The related thing I find troubling is that while the MPC acknowledges that the risks are to the downside, there is no sustained discussion of inflation expectations at all. Neither the word nor the notion appear in the minutes of the committee’s deliberations. I was talking to someone yesterday who told me he’d searched the document and the word “deflation” didn’t appear at all, and there is no hint of the Committee being alert to the risks, or even highlighting the powerfully deflationary nature of this shock. If inflation expectations have already fallen so much, and yet the Committee is now content to deliver inflation below target for several years, isn’t it likely that expectations will fall even further? Given the self-imposed limits on nominal interest rates, doesn’t that create a risk of further retarding the recovery, by driving up real interest rates? Whether it does or not, you’d expect a serious MPC to at least engage with these sorts of issues and risks?
The unseriousness of it all was perhaps highlighted by this new chart, showing some sense of where the OCR might go if there were no (self-imposed) constraints.
Something like -2 per cent would certainly be a great better than we have now (0.25 per cent, with a bit of help from the LSAP), but that would still amount to only 300 basis points of monetary policy easing – small compared to 2008/09 or to 1990/91, even though the adverse shock this time is almost certainly much larger. As I’ve noted before there were standard Taylor rule estimates for the US in 2008/09 suggesting that even then -5 per cent interest rates would have been helpful (although clearly not critical as the economy eventually recovered without them). And I noticed yesterday one of investment banks estimating that for Australia – with a less severe economic shock than New Zealand – something like -5 per cent might be a Taylor rule recommendation now. As it is, we have a tiny – quite inadequate – easing in real monetary conditions.
The MPC and the Governor are simply not taking things anything like sufficiently seriously. They’ve deferred to fiscal policy, claiming (not very credibly) no inside knowledge of today’s Budget, but (a) it is four months from an election and who knows what fiscal policy will actually be delivered over time, and (b) as noted above, even with all that support, inflation still materially undershoots the target they have been formally given.

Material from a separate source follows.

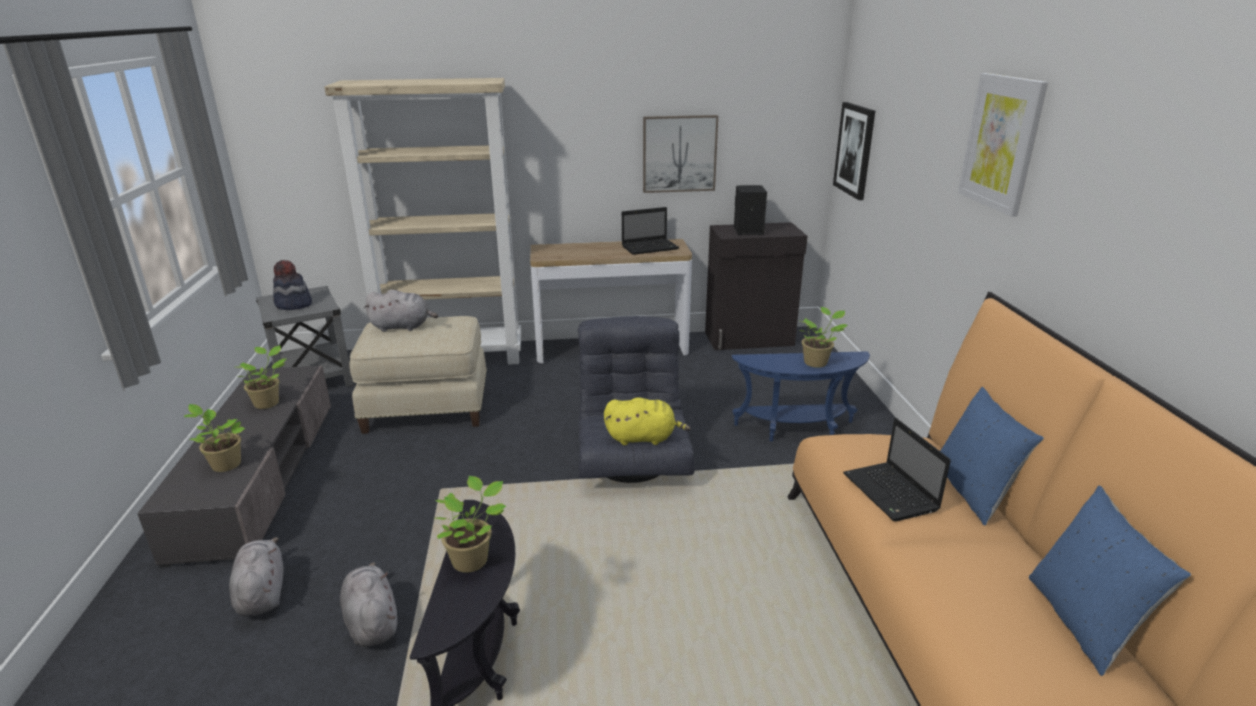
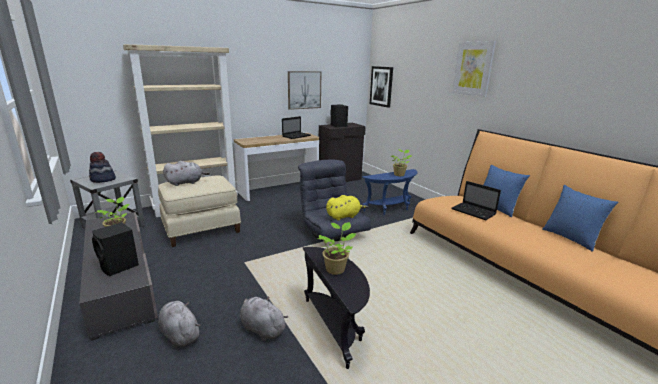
camera: 25 degrees left, 5 degrees down
(224, 464) = (119, 267): potted plant -> black speaker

Finally, of course, there is no suggestion that the MPC is interested in doing anything at all to ease the rules – imposed the Bank – that create something like an effective lower bound (modestly negative) on nominal interest rates. That is just irresponsible. If the MPC won’t act, the Board should insist. If they can’t make any headway – or, more likely, won’t even try – the Minister needs to act. At present, the MPC appears to be frustrating the clear intentions of Parliament and the Minister – price stability with monetary policy doing all it can to support maximum sustainable employment. Laws are written to provide remedies for these exceptional circumstances. If the Minister refuses to use them, he shares the blame.
For his Zoom press conference yesterday, the Governor was flanked – excuse the grainy photo – by his billboard boasting of/aspiring to being “Best Central Bank”
You be the judge. But however well the people down the organisations are doing, the statutory appointees – those we are supposed to be able to hold to account – are again/still falling well short, led by the Governor.